#### Data for this task ####

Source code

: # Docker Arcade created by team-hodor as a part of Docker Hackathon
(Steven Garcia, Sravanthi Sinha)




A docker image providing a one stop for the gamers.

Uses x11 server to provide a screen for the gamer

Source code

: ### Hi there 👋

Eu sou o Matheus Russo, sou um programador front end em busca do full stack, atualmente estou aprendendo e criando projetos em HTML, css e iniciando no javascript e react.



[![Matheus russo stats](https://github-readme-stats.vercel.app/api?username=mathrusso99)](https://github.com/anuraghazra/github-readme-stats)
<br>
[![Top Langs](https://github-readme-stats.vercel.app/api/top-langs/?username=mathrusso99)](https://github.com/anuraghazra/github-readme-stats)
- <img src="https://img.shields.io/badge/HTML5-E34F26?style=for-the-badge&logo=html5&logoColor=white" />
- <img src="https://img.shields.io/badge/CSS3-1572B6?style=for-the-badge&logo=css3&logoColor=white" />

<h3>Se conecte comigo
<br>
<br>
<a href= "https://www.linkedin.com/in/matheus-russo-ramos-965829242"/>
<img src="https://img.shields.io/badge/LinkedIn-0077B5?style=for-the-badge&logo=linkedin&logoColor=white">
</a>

####

Exercise brief –
Tell how many lines in the data hold the string "anuraghazra". Only the number is wanted.

Response to the task –
2